自問題產生後,過程中,情緒起起落落,不,其實也沒有起,就只是落與停頓。
知道自己的狀態不太好,知道自己要積極一點面對,沒有太惡化,算是止蝕。
母親情況稍有回穩,其實也是意料之中,畢竟現今醫學,也沒去到已經不能治的地步,就是過程漫長與勞累矣。
昨見母親感覺開始有好轉,情緒也開始回溫之後,我以為我應該也會鬆一口氣,但事實上,並沒有。
雖未致有太嚴重的抑鬱,然而每每一個人靜下來時,總是不願再多想些甚麼,尤其關於自己的,無暇,也無心再想。

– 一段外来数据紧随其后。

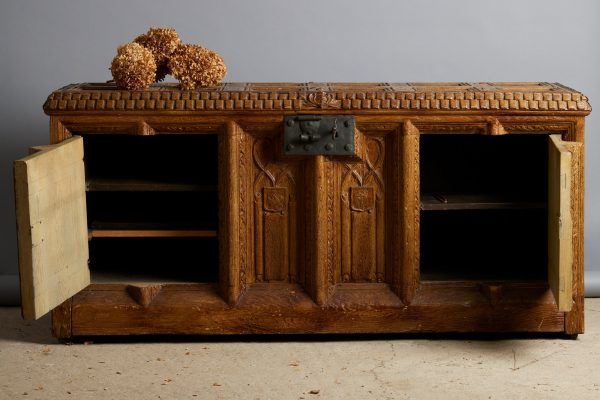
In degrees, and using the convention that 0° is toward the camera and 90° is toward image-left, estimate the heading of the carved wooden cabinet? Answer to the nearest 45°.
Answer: approximately 0°
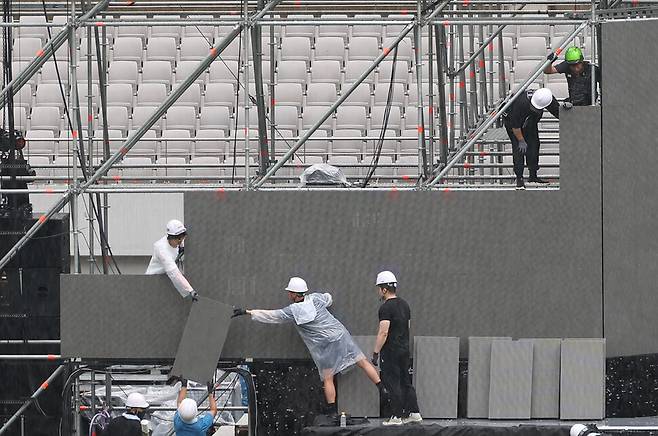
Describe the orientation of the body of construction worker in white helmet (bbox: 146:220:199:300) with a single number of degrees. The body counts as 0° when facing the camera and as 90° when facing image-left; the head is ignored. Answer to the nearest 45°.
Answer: approximately 315°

有一瞬間,我覺得我的人生似乎好像走到這裡,已經是一個停頓點了....未來還有沒有職途?自己的心願還能不能發展?昔日的喜好都一併停頓掉似的,提不起勁繪畫,提不起勁練劍,每日若非要採購日用食材,或者要陪覆診也好,自己覆診也好,壓根兒都不會出門了。

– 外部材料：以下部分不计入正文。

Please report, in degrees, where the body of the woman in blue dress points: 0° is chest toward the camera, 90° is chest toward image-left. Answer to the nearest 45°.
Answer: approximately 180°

唯一還有一點點動力,是偶然還能有一股動力動身去佛堂罷了。
好像只有到佛堂去,整個人才能得到休息,共修法會雖然坐上將近兩句鐘,口中跟隨唸誦不停也差不多時間,但彷彿如此腦袋才能消停下來,情緒才能得到控制,人才能放空、放鬆,才能令自己眉頭稍微鬆開,就在那短短兩句鐘,像充電似的。
但法會,不是天天有。
現階段有一種感覺,好像如果佛堂就在隔壁,而且天天有法會的話,我應該會每天都泡在佛堂裡,不願離開。
在家中雖也有自己做功課,只是自己一人的能量不足,若那天外界干擾稍強,我也不是那麼好定力完全不受影響的。

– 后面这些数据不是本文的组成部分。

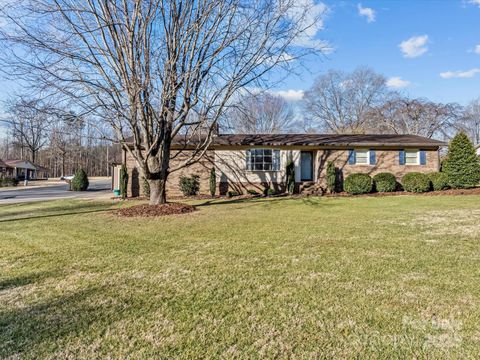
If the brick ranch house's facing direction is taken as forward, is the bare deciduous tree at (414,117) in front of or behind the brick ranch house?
behind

忽然腦海中有一個場境,只有我一人,在一個乾淨清靜的壇前,可以如此地享受頌經的每一秒,然後也許就不知時間流逝,就這樣一直下去...一直下去...
但脫離這種清靜的片刻後,重返現實,就像沒有一刻心裡是輕鬆的,即使消停下來,心裡也像有一個枷鎖,但自己卻無法搆到這個枷鎖在甚麼位置般....
笑,無法真心笑;哭,無法盡情哭;所有的動力像被掏空,所有的對話都只是想過場,想快點完結。所以,也沒法返道場練習,其實是有點不想見人吧。
如今惟一只是等待,等待甚麼?不知道。
像二十年前那一遭,等吧,等到甚麼時候?不知道。等到情況變成如何才算完結?不知道。等的期間能否好好照顧自己?也不知道。
唯一知道的是,始㚵年歲大了,是多了一分沉穩,能保持不動聲色地活著,內心翻騰也好,寂靜也好,都是內心裡的動作,不直接影響表象的生活便很不錯。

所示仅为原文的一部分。